[PROBLEM DESCRIPTION]:
Reproduce the listing in full, exactly as written, but without images.

[RECORDS PROVIDED]:
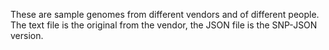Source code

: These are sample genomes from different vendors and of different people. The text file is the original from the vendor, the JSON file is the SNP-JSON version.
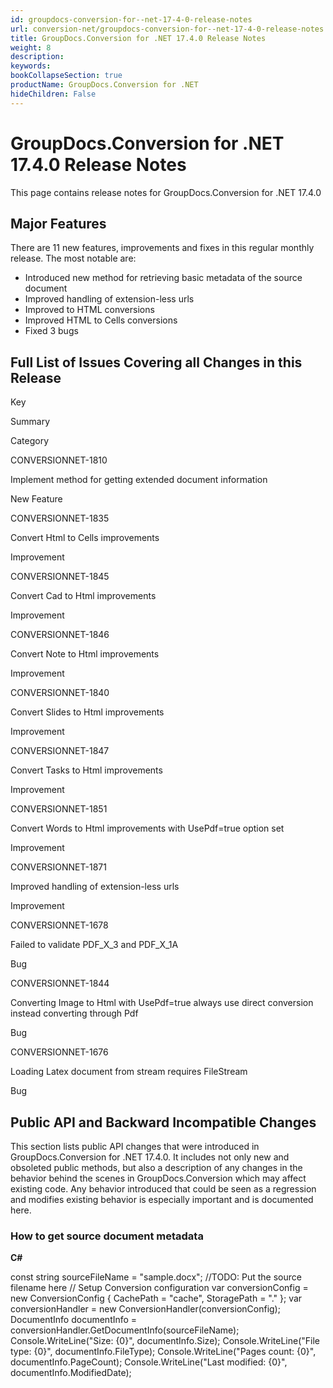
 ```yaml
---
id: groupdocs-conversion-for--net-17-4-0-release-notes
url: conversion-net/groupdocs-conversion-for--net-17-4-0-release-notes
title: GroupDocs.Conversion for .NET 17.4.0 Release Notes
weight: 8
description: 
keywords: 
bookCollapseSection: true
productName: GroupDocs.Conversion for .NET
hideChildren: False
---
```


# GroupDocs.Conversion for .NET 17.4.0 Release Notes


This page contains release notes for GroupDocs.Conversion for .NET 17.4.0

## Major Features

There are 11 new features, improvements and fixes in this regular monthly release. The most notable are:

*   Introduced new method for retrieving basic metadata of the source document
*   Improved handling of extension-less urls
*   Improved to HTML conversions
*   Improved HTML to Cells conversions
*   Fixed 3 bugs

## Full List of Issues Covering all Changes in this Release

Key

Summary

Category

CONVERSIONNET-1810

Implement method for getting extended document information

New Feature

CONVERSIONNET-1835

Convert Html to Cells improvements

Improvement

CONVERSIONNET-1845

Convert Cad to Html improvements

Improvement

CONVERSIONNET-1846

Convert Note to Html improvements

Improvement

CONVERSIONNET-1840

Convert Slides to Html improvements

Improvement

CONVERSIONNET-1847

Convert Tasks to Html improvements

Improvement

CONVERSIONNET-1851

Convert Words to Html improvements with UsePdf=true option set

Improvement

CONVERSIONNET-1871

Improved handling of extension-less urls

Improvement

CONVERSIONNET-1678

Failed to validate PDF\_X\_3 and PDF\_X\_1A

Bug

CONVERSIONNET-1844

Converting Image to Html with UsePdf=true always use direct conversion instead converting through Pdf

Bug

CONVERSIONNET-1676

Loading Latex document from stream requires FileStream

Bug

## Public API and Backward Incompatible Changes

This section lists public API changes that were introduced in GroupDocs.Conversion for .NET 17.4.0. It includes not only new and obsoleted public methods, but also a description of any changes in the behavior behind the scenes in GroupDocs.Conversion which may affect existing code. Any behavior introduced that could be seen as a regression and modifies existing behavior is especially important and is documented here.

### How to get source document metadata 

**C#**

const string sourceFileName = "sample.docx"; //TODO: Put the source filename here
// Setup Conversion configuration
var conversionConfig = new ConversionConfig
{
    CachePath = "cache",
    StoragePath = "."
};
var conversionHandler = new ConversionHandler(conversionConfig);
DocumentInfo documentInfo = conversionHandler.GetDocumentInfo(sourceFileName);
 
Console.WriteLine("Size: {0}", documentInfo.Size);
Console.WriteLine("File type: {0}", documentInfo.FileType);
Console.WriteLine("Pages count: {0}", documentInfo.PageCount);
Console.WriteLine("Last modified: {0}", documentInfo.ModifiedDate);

[OUTPUT]:
Source code

: These are sample genomes from different vendors and of different people. The text file is the original from the vendor, the JSON file is the SNP-JSON version.
 ```yaml
---
id: groupdocs-conversion-for--net-17-4-0-release-notes
url: conversion-net/groupdocs-conversion-for--net-17-4-0-release-notes
title: GroupDocs.Conversion for .NET 17.4.0 Release Notes
weight: 8
description: 
keywords: 
bookCollapseSection: true
productName: GroupDocs.Conversion for .NET
hideChildren: False
---
```


# GroupDocs.Conversion for .NET 17.4.0 Release Notes


This page contains release notes for GroupDocs.Conversion for .NET 17.4.0

## Major Features

There are 11 new features, improvements and fixes in this regular monthly release. The most notable are:

*   Introduced new method for retrieving basic metadata of the source document
*   Improved handling of extension-less urls
*   Improved to HTML conversions
*   Improved HTML to Cells conversions
*   Fixed 3 bugs

## Full List of Issues Covering all Changes in this Release

Key

Summary

Category

CONVERSIONNET-1810

Implement method for getting extended document information

New Feature

CONVERSIONNET-1835

Convert Html to Cells improvements

Improvement

CONVERSIONNET-1845

Convert Cad to Html improvements

Improvement

CONVERSIONNET-1846

Convert Note to Html improvements

Improvement

CONVERSIONNET-1840

Convert Slides to Html improvements

Improvement

CONVERSIONNET-1847

Convert Tasks to Html improvements

Improvement

CONVERSIONNET-1851

Convert Words to Html improvements with UsePdf=true option set

Improvement

CONVERSIONNET-1871

Improved handling of extension-less urls

Improvement

CONVERSIONNET-1678

Failed to validate PDF\_X\_3 and PDF\_X\_1A

Bug

CONVERSIONNET-1844

Converting Image to Html with UsePdf=true always use direct conversion instead converting through Pdf

Bug

CONVERSIONNET-1676

Loading Latex document from stream requires FileStream

Bug

## Public API and Backward Incompatible Changes

This section lists public API changes that were introduced in GroupDocs.Conversion for .NET 17.4.0. It includes not only new and obsoleted public methods, but also a description of any changes in the behavior behind the scenes in GroupDocs.Conversion which may affect existing code. Any behavior introduced that could be seen as a regression and modifies existing behavior is especially important and is documented here.

### How to get source document metadata 

**C#**

const string sourceFileName = "sample.docx"; //TODO: Put the source filename here
// Setup Conversion configuration
var conversionConfig = new ConversionConfig
{
    CachePath = "cache",
    StoragePath = "."
};
var conversionHandler = new ConversionHandler(conversionConfig);
DocumentInfo documentInfo = conversionHandler.GetDocumentInfo(sourceFileName);
 
Console.WriteLine("Size: {0}", documentInfo.Size);
Console.WriteLine("File type: {0}", documentInfo.FileType);
Console.WriteLine("Pages count: {0}", documentInfo.PageCount);
Console.WriteLine("Last modified: {0}", documentInfo.ModifiedDate);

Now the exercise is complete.